* What the task requires:
Only some lines are wanted. Transcribe, exactly, the lines below from the line with "98: (878, 587)" up to and including the line with "105: (818, 419)".

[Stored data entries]
╔══

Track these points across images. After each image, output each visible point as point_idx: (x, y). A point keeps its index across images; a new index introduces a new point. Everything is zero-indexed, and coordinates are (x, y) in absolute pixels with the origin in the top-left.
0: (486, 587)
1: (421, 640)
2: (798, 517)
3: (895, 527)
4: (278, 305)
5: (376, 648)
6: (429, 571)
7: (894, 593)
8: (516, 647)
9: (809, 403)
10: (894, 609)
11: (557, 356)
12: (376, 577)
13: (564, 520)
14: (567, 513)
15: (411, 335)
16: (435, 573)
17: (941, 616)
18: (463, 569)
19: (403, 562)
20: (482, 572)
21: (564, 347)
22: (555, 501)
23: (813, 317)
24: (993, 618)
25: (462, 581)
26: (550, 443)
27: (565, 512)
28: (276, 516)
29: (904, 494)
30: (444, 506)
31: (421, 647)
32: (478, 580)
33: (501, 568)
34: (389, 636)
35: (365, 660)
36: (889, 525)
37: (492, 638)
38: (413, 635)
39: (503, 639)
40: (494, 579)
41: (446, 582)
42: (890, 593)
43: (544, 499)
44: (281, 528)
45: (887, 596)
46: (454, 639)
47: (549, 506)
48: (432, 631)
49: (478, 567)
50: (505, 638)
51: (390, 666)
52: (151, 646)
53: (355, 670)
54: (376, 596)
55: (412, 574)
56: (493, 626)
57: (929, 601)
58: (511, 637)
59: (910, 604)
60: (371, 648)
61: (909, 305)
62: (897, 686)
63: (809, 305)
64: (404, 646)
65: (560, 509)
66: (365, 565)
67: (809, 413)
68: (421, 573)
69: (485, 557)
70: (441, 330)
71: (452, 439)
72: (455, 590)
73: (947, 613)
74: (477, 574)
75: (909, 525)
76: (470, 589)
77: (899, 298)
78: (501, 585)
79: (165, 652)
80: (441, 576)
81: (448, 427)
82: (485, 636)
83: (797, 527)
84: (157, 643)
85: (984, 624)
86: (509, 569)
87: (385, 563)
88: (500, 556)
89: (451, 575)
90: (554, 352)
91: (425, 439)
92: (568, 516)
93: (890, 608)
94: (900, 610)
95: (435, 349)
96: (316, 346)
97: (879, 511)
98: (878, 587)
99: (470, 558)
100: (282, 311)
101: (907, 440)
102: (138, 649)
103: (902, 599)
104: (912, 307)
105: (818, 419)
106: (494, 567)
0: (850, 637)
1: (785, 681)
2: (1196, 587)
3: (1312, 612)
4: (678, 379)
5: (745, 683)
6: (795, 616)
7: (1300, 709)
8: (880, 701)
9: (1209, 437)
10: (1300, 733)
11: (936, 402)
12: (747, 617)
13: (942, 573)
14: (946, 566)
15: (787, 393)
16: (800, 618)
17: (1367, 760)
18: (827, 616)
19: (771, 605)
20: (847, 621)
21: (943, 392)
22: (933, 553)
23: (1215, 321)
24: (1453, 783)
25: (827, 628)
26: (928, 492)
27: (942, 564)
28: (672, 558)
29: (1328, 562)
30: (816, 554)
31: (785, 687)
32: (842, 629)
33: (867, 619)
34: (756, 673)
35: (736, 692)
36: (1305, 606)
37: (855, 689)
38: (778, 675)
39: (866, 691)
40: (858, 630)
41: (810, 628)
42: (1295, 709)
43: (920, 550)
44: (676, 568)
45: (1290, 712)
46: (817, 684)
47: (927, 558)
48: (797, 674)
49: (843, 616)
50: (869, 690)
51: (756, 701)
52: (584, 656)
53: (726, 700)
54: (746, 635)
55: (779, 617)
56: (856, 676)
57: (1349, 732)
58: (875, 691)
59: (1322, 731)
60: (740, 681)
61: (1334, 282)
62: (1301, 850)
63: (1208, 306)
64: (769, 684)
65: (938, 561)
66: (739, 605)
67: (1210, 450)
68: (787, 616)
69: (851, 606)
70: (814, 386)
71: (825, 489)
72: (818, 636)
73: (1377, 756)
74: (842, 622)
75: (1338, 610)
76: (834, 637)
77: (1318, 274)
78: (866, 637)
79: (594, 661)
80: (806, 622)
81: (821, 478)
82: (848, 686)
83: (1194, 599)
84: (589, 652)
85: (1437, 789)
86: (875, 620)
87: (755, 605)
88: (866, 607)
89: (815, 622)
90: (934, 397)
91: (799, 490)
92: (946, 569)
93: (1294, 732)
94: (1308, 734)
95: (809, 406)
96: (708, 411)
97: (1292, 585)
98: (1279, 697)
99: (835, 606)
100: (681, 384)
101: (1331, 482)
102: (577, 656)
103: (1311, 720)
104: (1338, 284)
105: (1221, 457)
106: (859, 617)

╚══
╔══

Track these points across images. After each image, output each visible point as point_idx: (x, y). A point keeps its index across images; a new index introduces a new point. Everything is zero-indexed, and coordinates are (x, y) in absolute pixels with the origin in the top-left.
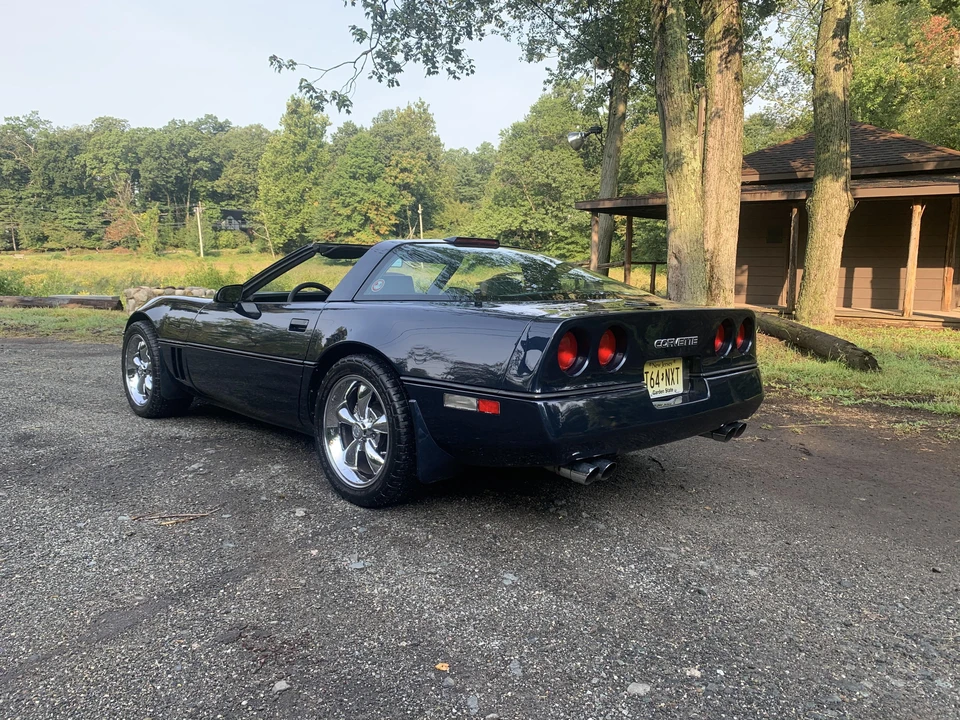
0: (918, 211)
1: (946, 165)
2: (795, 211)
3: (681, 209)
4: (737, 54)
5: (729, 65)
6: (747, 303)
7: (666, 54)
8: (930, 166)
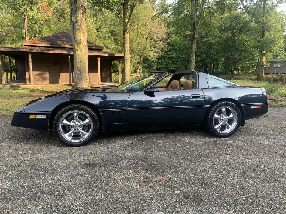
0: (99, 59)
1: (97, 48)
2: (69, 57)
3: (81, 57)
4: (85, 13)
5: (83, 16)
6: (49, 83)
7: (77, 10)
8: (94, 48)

╚══

* Answer below:
98: (878, 587)
99: (470, 558)
100: (282, 311)
101: (907, 440)
102: (138, 649)
103: (902, 599)
104: (912, 307)
105: (818, 419)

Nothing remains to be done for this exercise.